Der VFF bietet ab sofort die Möglichkeit des individuellen Sanierungsfahrplans (iSFP) und damit verbesserte Förderungsmöglichkeiten an. Geschäftsführer Frank Lange sagt: „Wir sind überzeugt, den Hersteller- und Fachhandelunternehmen der Fenster- und Türenbranche mit der einfachen Beantragung des iSFP ein attraktives vertriebliches Serviceinstrument rund um die energetische Sanierung von Immobilien an die Hand zu geben. Gerade bei größeren Investitionen lohnt der Hinweis und die Beratung zum iSFP, da sich dadurch die Förderung deutlich verbessert.“
Bisher konnten Hersteller- und Fachhandelsunternehmen ihren Endkunden lediglich die 15 Prozent Grundförderung der Bundesförderung für effiziente Gebäude (BEG) für Einzelmaßnahmen mit neuen Fenstern bis zu einem Investitionsvolumen von 30.000 Euro anbieten.

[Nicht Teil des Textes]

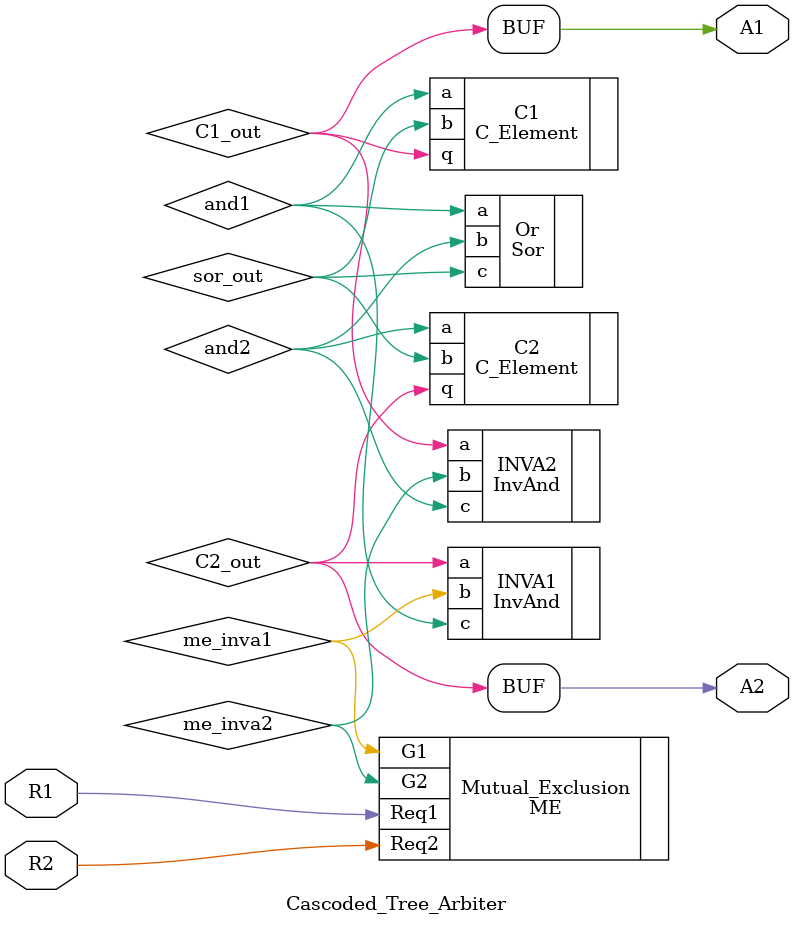
<source format=v>
`timescale 1ns / 1ps
module Cascoded_Tree_Arbiter(
    input R1,
    input R2,
 
    output A1,
    output A2
    
    );
	 
	 
	 wire me_inva1, me_inva2;
	 wire and1, and2;
	 wire sor_out, C1_out, C2_out;
	 
	 
	ME Mutual_Exclusion (
    .Req1(R1), 
    .Req2(R2), 
    .G1(me_inva1), 
    .G2(me_inva2)
    );


InvAnd INVA1 (
    .a(C2_out), 
    .b(me_inva1), 
    .c(and1)
    );
	 
	 
	 
	 InvAnd INVA2 (
    .a(C1_out), 
    .b(me_inva2), 
    .c(and2)
    );
	 
	 C_Element C1 (
    .a(and1), 
    .b(sor_out), 
    .q(C1_out)
    );
	 
	 
	 C_Element C2 (
    .a(and2), 
    .b(sor_out), 
    .q(C2_out)
    );
	
	
	Sor Or (
    .a(and1), 
    .b(and2), 
    .c(sor_out)
    );


assign
	A1 = C1_out,
	A2 = C2_out;
endmodule

</source>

Der Verband hat hier angesetzt und die Nutzung des VFF-Fördermittelservice deutlich attraktiver gemacht.
Zuschussförderung steigt auf 20 Prozent
Ab sofort können Hersteller- und Fachhandelunternehmen ihren Endkunden auch die verbesserte Förderung des individuellen Sanierungsfahrplans (iSFP) anbieten. Damit erhöht sich die Zuschussförderung um fünf Prozent auf dann 20 Prozent, außerdem verdoppelt sich das mögliche maximale Investitionsvolumen auf 60.000 Euro, teilt der Verband mit.
Ein großer Vorteil sei zudem, dass kein externer Energieeffizienzexperte (EEE) benötigt wird, da diesen die Febis Service GmbH als Partnerin des VFF stellt. Beim iSFP kommt dieser EEE zum Objekt und bespricht die Maßnahmen vor Ort mit dem Eigentümer der Immobilie und dem Fachbetrieb.
Anschließend erfolgt die Antragstellung des iSFP beim Bundesamt für Wirtschaft und Ausfuhrkontrolle (BAFA) und muss dort genehmigt werden. Erst mit einem genehmigten iSFP kann dann im Nachgang die Förderung der konkreten Einzelmaßnahmen beantragt werden, heißt es in einer Mitteilung. Am 23. August 2024 bietet der Verband darüber hinaus ein kostenloses Einführungswebinar rund um den neuen Fördermittelservice an.